## What the task asks:
Look through the records below, and copy out every line that holds the string "optional".

## Records for processing:

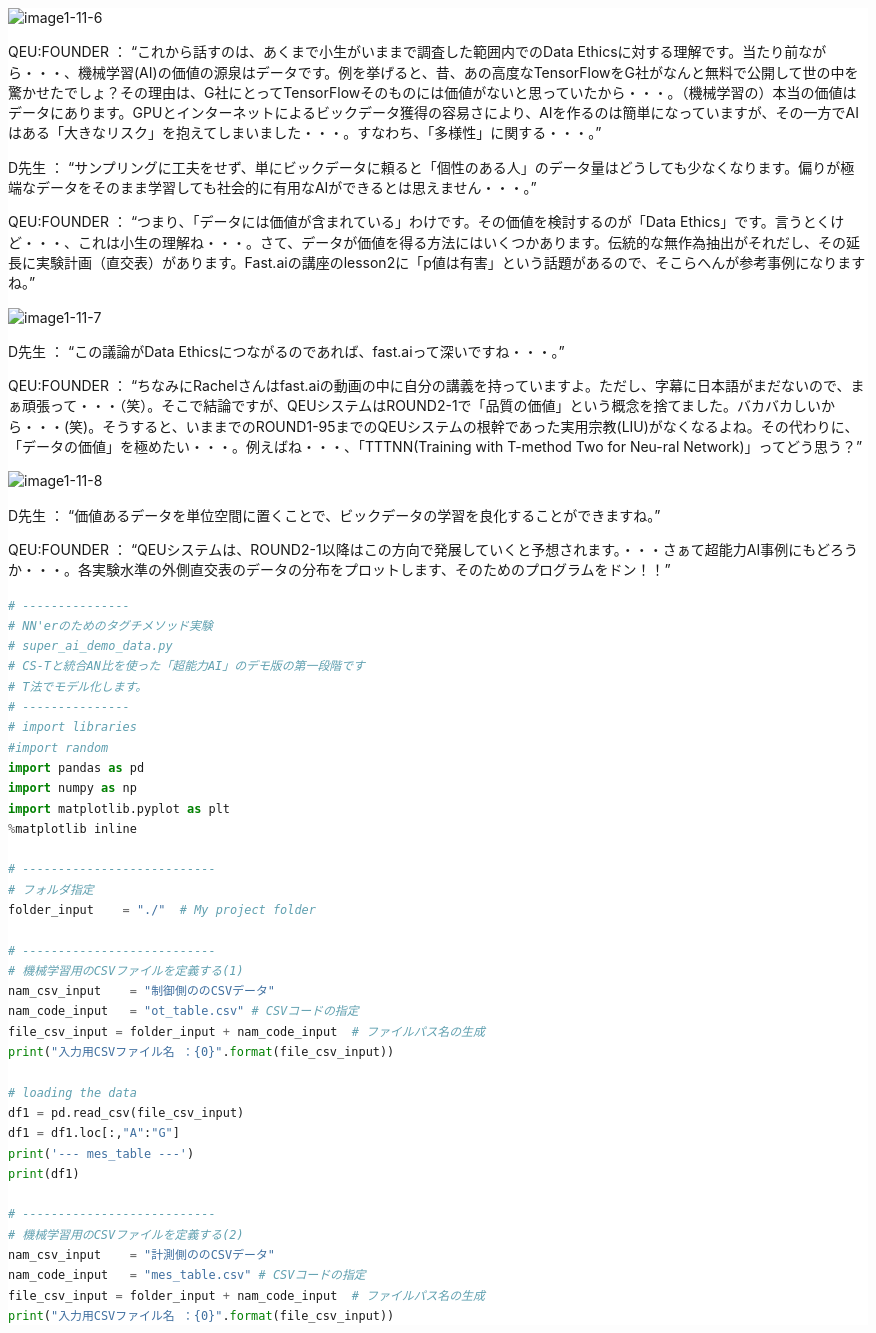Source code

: ![image1-11-6](/2022-04-04-QEUR21_INTRO11/image1-11-6.jpg)

QEU:FOUNDER ： “これから話すのは、あくまで小生がいままで調査した範囲内でのData Ethicsに対する理解です。当たり前ながら・・・、機械学習(AI)の価値の源泉はデータです。例を挙げると、昔、あの高度なTensorFlowをG社がなんと無料で公開して世の中を驚かせたでしょ？その理由は、G社にとってTensorFlowそのものには価値がないと思っていたから・・・。（機械学習の）本当の価値はデータにあります。GPUとインターネットによるビックデータ獲得の容易さにより、AIを作るのは簡単になっていますが、その一方でAIはある「大きなリスク」を抱えてしまいました・・・。すなわち、「多様性」に関する・・・。”

D先生 ： “サンプリングに工夫をせず、単にビックデータに頼ると「個性のある人」のデータ量はどうしても少なくなります。偏りが極端なデータをそのまま学習しても社会的に有用なAIができるとは思えません・・・。”

QEU:FOUNDER ： “つまり、「データには価値が含まれている」わけです。その価値を検討するのが「Data Ethics」です。言うとくけど・・・、これは小生の理解ね・・・。さて、データが価値を得る方法にはいくつかあります。伝統的な無作為抽出がそれだし、その延長に実験計画（直交表）があります。Fast.aiの講座のlesson2に「p値は有害」という話題があるので、そこらへんが参考事例になりますね。”

![image1-11-7](/2022-04-04-QEUR21_INTRO11/image1-11-7.jpg)

D先生 ： “この議論がData Ethicsにつながるのであれば、fast.aiって深いですね・・・。”

QEU:FOUNDER ： “ちなみにRachelさんはfast.aiの動画の中に自分の講義を持っていますよ。ただし、字幕に日本語がまだないので、まぁ頑張って・・・（笑）。そこで結論ですが、QEUシステムはROUND2-1で「品質の価値」という概念を捨てました。バカバカしいから・・・(笑)。そうすると、いままでのROUND1-95までのQEUシステムの根幹であった実用宗教(LIU)がなくなるよね。その代わりに、「データの価値」を極めたい・・・。例えばね・・・、「TTTNN(Training with T-method Two for Neu-ral Network)」ってどう思う？”

![image1-11-8](/2022-04-04-QEUR21_INTRO11/image1-11-8.jpg)

D先生 ： “価値あるデータを単位空間に置くことで、ビックデータの学習を良化することができますね。”

QEU:FOUNDER ： “QEUシステムは、ROUND2-1以降はこの方向で発展していくと予想されます。・・・さぁて超能力AI事例にもどろうか・・・。各実験水準の外側直交表のデータの分布をプロットします、そのためのプログラムをドン！！”

```python
# ---------------
# NN'erのためのタグチメソッド実験
# super_ai_demo_data.py
# CS-Tと統合AN比を使った「超能力AI」のデモ版の第一段階です
# T法でモデル化します。
# ---------------
# import libraries
#import random
import pandas as pd
import numpy as np
import matplotlib.pyplot as plt
%matplotlib inline

# ---------------------------
# フォルダ指定
folder_input    = "./"  # My project folder

# ---------------------------
# 機械学習用のCSVファイルを定義する(1)
nam_csv_input    = "制御側ののCSVデータ" 
nam_code_input   = "ot_table.csv" # CSVコードの指定
file_csv_input = folder_input + nam_code_input  # ファイルパス名の生成 
print("入力用CSVファイル名 ：{0}".format(file_csv_input))

# loading the data
df1 = pd.read_csv(file_csv_input)
df1 = df1.loc[:,"A":"G"]
print('--- mes_table ---')
print(df1)

# ---------------------------
# 機械学習用のCSVファイルを定義する(2)
nam_csv_input    = "計測側ののCSVデータ" 
nam_code_input   = "mes_table.csv" # CSVコードの指定
file_csv_input = folder_input + nam_code_input  # ファイルパス名の生成 
print("入力用CSVファイル名 ：{0}".format(file_csv_input))
```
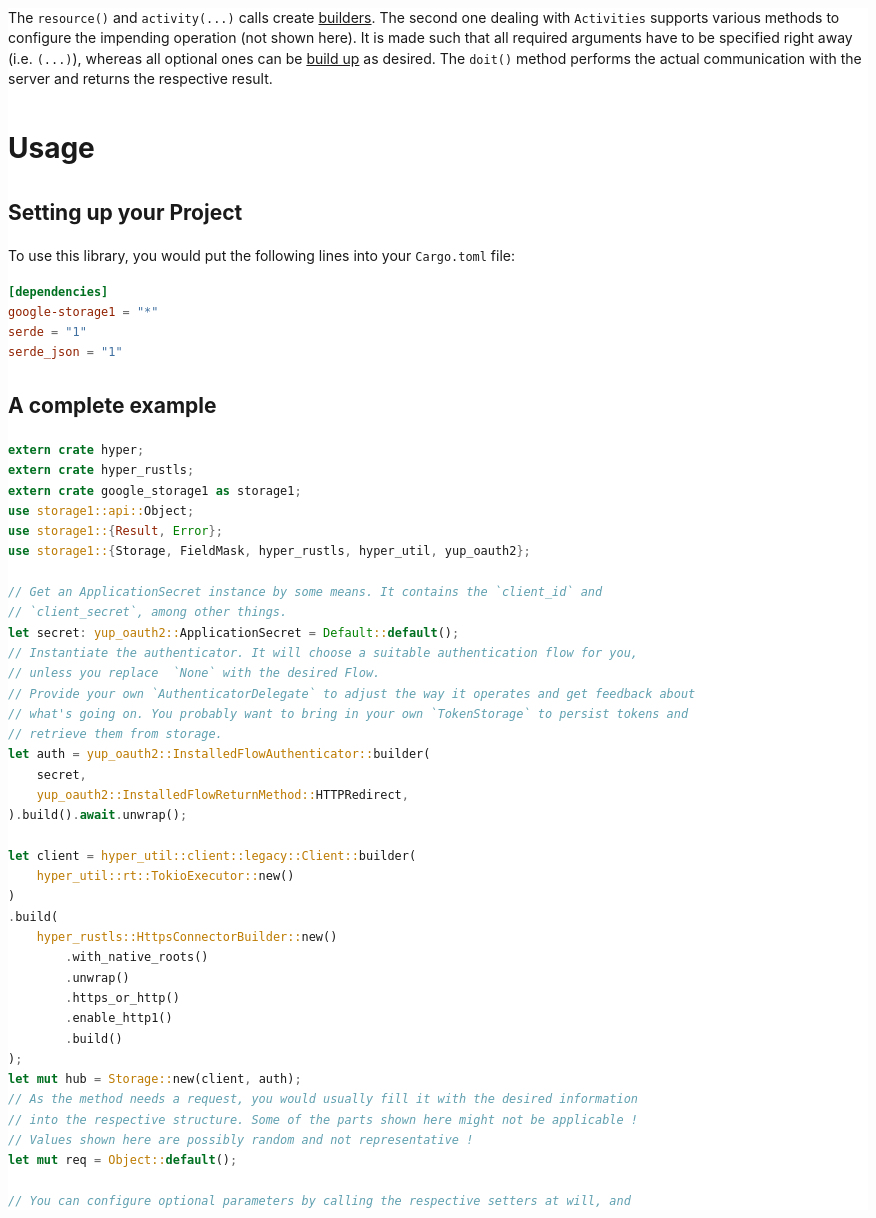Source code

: The `resource()` and `activity(...)` calls create [builders][builder-pattern]. The second one dealing with `Activities`
supports various methods to configure the impending operation (not shown here). It is made such that all required arguments have to be
specified right away (i.e. `(...)`), whereas all optional ones can be [build up][builder-pattern] as desired.
The `doit()` method performs the actual communication with the server and returns the respective result.

# Usage

## Setting up your Project

To use this library, you would put the following lines into your `Cargo.toml` file:

```toml
[dependencies]
google-storage1 = "*"
serde = "1"
serde_json = "1"
```

## A complete example

```Rust
extern crate hyper;
extern crate hyper_rustls;
extern crate google_storage1 as storage1;
use storage1::api::Object;
use storage1::{Result, Error};
use storage1::{Storage, FieldMask, hyper_rustls, hyper_util, yup_oauth2};

// Get an ApplicationSecret instance by some means. It contains the `client_id` and
// `client_secret`, among other things.
let secret: yup_oauth2::ApplicationSecret = Default::default();
// Instantiate the authenticator. It will choose a suitable authentication flow for you,
// unless you replace  `None` with the desired Flow.
// Provide your own `AuthenticatorDelegate` to adjust the way it operates and get feedback about
// what's going on. You probably want to bring in your own `TokenStorage` to persist tokens and
// retrieve them from storage.
let auth = yup_oauth2::InstalledFlowAuthenticator::builder(
    secret,
    yup_oauth2::InstalledFlowReturnMethod::HTTPRedirect,
).build().await.unwrap();

let client = hyper_util::client::legacy::Client::builder(
    hyper_util::rt::TokioExecutor::new()
)
.build(
    hyper_rustls::HttpsConnectorBuilder::new()
        .with_native_roots()
        .unwrap()
        .https_or_http()
        .enable_http1()
        .build()
);
let mut hub = Storage::new(client, auth);
// As the method needs a request, you would usually fill it with the desired information
// into the respective structure. Some of the parts shown here might not be applicable !
// Values shown here are possibly random and not representative !
let mut req = Object::default();

// You can configure optional parameters by calling the respective setters at will, and
```

[wiki-pod]: http://en.wikipedia.org/wiki/Plain_old_data_structure
[builder-pattern]: http://en.wikipedia.org/wiki/Builder_pattern
[google-go-api]: https://github.com/google/google-api-go-client
[repo-license]: https://github.com/Byron/google-apis-rsblob/main/LICENSE.md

## Solution below:
specified right away (i.e. `(...)`), whereas all optional ones can be [build up][builder-pattern] as desired.
// You can configure optional parameters by calling the respective setters at will, and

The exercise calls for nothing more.